AIB approaches deal to sell £ 1bn British SME book to Allica Bank

The AIB has chosen the young UK challenger bank for small businesses, Allica Bank, as the preferred bidder for its nearly £ 1 billion (€ 1.2 billion) UK SME corporate loan book, which was launched earlier this year.

It is understood that an agreement can be announced within a few weeks, allowing AIB to leave a segment of the market that has provided low returns to the bank due to its small scale and relatively high labor requirements.

AIB CEO Colin Hunt told analysts on a call earlier this month after the bank released a trade update that the group was in exclusive talks with one party on the loan book without identifying the other side.

“Our plans to leave the GB SME market are progressing well with a sales process that is significantly advanced and we have gone for preferred bidding,” a spokesman for the bank said Friday, refusing to comment on the suitor for the portfolio.

A spokeswoman for Allica Bank also declined to comment.

Hunt announced in December last year that the bank was withdrawing from the UK SME market, while doubling in corporate lending in areas such as renewable energy, manufacturing and warehousing. The AIB spokesman confirmed on Friday that AIB UK remains committed to these areas as well as to the healthcare and infrastructure sector.

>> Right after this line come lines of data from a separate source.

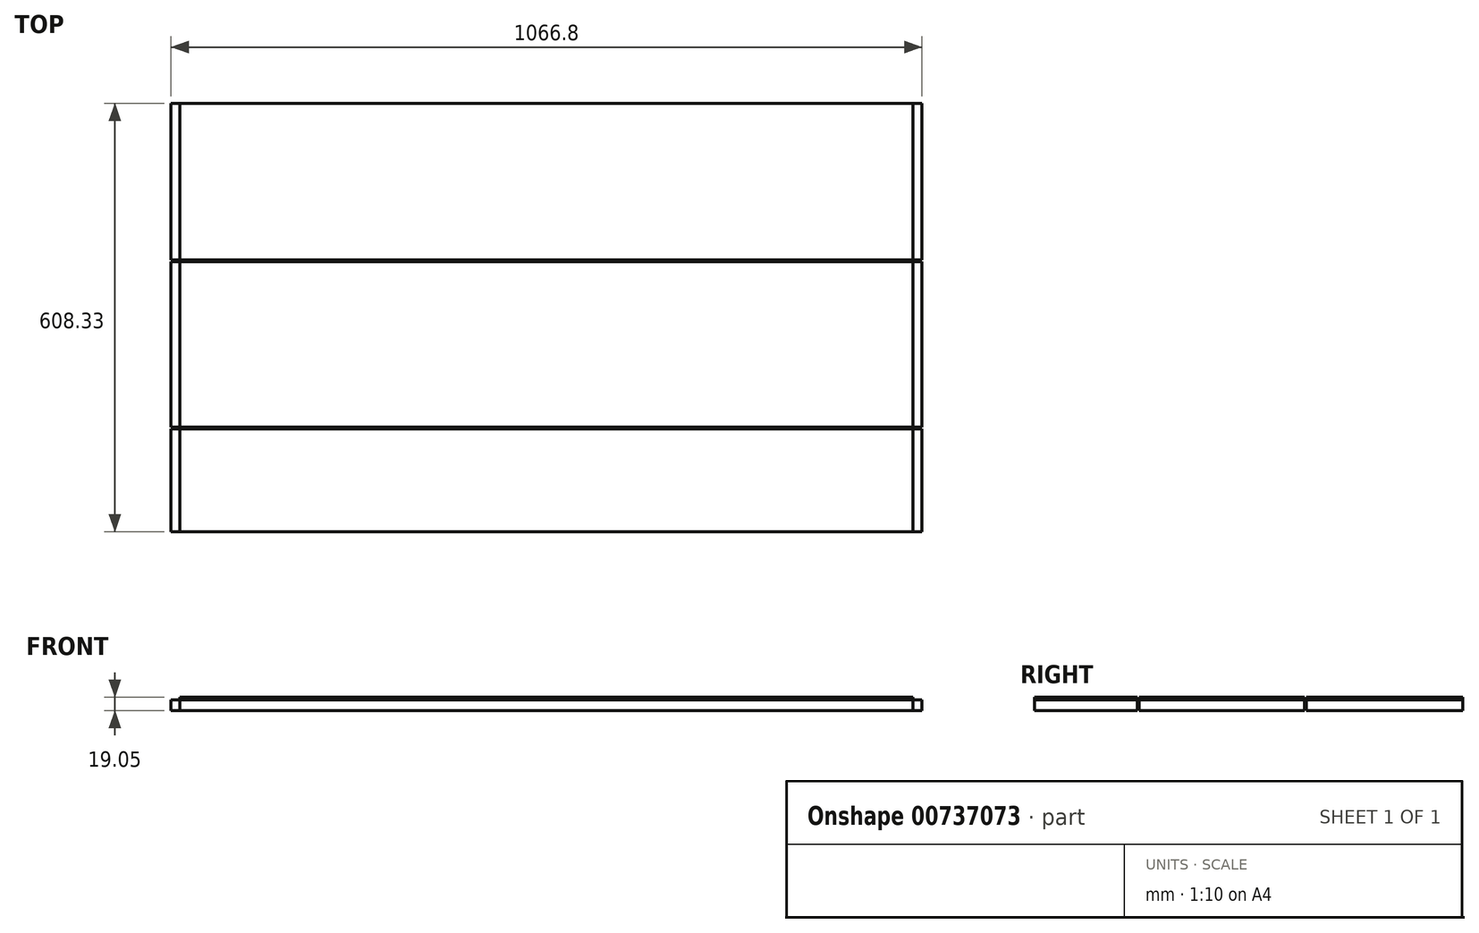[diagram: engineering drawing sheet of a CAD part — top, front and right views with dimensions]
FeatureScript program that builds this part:
annotation { "Feature Type Name" : "Feature", "Feature Type Description" : "" }
export const myFeature = defineFeature(function(context is Context, id is Id, definition is map)
    precondition{}
    {
        {
            var Q0;
            Q0=qCreatedBy(makeId("Top.planeOp"),FACE);
            var sketch = newSketch(context, id + "F0", { "sketchPlane" : qUnion([Q0])});
            skLineSegment(sketch, "E0.bottom", {"start": v(-549.37, -291.63) * mm, "end": v(517.43, -291.63) * mm});
            skLineSegment(sketch, "E0.top", {"start": v(-549.37, -56.68) * mm, "end": v(517.43, -56.68) * mm});
            skLineSegment(sketch, "E0.left", {"start": v(-549.37, -291.63) * mm, "end": v(-549.37, -56.68) * mm});
            skLineSegment(sketch, "E0.right", {"start": v(517.43, -291.63) * mm, "end": v(517.43, -56.68) * mm});
            skLineSegment(sketch, "E1.bottom", {"start": v(-549.37, -54.14) * mm, "end": v(517.43, -54.14) * mm});
            skLineSegment(sketch, "E1.top", {"start": v(-549.37, 168.1) * mm, "end": v(517.43, 168.1) * mm});
            skLineSegment(sketch, "E1.left", {"start": v(-549.37, -54.14) * mm, "end": v(-549.37, 168.1) * mm});
            skLineSegment(sketch, "E1.right", {"start": v(517.43, -54.14) * mm, "end": v(517.43, 168.1) * mm});
            skLineSegment(sketch, "E2.bottom", {"start": v(-549.37, -440.22) * mm, "end": v(517.43, -440.22) * mm});
            skLineSegment(sketch, "E2.top", {"start": v(-549.37, -294.17) * mm, "end": v(517.43, -294.17) * mm});
            skLineSegment(sketch, "E2.left", {"start": v(-549.37, -440.22) * mm, "end": v(-549.37, -294.17) * mm});
            skLineSegment(sketch, "E2.right", {"start": v(517.43, -440.22) * mm, "end": v(517.43, -294.17) * mm});
            skLineSegment(sketch, "E3", {"start": v(-536.67, 168.1) * mm, "end": v(-536.67, -54.14) * mm});
            skLineSegment(sketch, "E4", {"start": v(-536.67, -56.68) * mm, "end": v(-536.67, -291.63) * mm});
            skLineSegment(sketch, "E5", {"start": v(-536.67, -294.17) * mm, "end": v(-536.67, -440.22) * mm});
            skLineSegment(sketch, "E6", {"start": v(504.73, -440.22) * mm, "end": v(504.73, -294.17) * mm});
            skLineSegment(sketch, "E7", {"start": v(504.73, -56.68) * mm, "end": v(504.73, -291.63) * mm});
            skLineSegment(sketch, "E8", {"start": v(504.73, -54.14) * mm, "end": v(504.73, 168.1) * mm});
            skSolve(sketch);
        }
        {
            var Q0;
            Q0 = qSketchRegion(id + "F0", true);
            extrude(context, id + "F1", {"entities" : qUnion([Q0]), "depth" : 15.24 * mm, "offsetDistance" : 25.4 * mm});
        }
        {
            var Q0;
            {var subQ0=sQuery(id+"F0.wireOp",EDGE,"E5");Q0=makeQuery(id+"F0.imprint","IMPRINT",FACE,{"disambiguationData":[TD([[makeQuery(id+"F0.imprint","IMPRINT",EDGE,{"derivedFrom":subQ0}),1.0]])]});}
            var Q1;
            {var subQ0=sQuery(id+"F0.wireOp",EDGE,"E4");Q1=makeQuery(id+"F0.imprint","IMPRINT",FACE,{"disambiguationData":[TD([[makeQuery(id+"F0.imprint","IMPRINT",EDGE,{"derivedFrom":subQ0}),1.0]])]});}
            var Q2;
            {var subQ0=sQuery(id+"F0.wireOp",EDGE,"E3");Q2=makeQuery(id+"F0.imprint","IMPRINT",FACE,{"disambiguationData":[TD([[makeQuery(id+"F0.imprint","IMPRINT",EDGE,{"derivedFrom":subQ0}),1.0]])]});}
            extrude(context, id + "F2", {"entities" : qUnion([Q0, Q1, Q2]), "depth" : 19.05 * mm, "offsetDistance" : 25.4 * mm});
        }
    });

The Irish Times reported in March that AIB had hired international boutique investment bank Alantra to find a buyer for the UK SME portfolio, which also includes £ 2.8 billion in associated deposits. Bidders had been cut to a shortlist of four in early August.

Full authorization

Allica Bank, backed by London investment firm Warwick Capital Partners, received full UK banking authorization in late 2019 and continued to hire its CEO, Richard Davies, last year from Revolut. The bank said last month that it had provided more than £ 600 million in loans to SMEs since opening its doors in March 2020, and it was “laser-focused on increasing this to several billion over the coming years” .

AIB’s exit from the labor-intensive SME segment in the UK market will save the bank an estimated € 35 million in the coming years.

The bank also moved this year to restructure its business in the Nordic region and announced in July that it would close eight of its remaining 15 branches there, following following decisions by the Bank of Ireland and Danske Bank to close branches in the region. AIB had cut its network in the north from 30 branches in 2017.

The Bank of Ireland said in February it was cutting its Northern Ireland network by more than half to 13 locations as part of a major branch cut across the island this year.

Meanwhile, Danske, the largest bank in Northern Ireland, said in July that it was closing four branches in this market in a move that would reduce its footprint to 32 locations.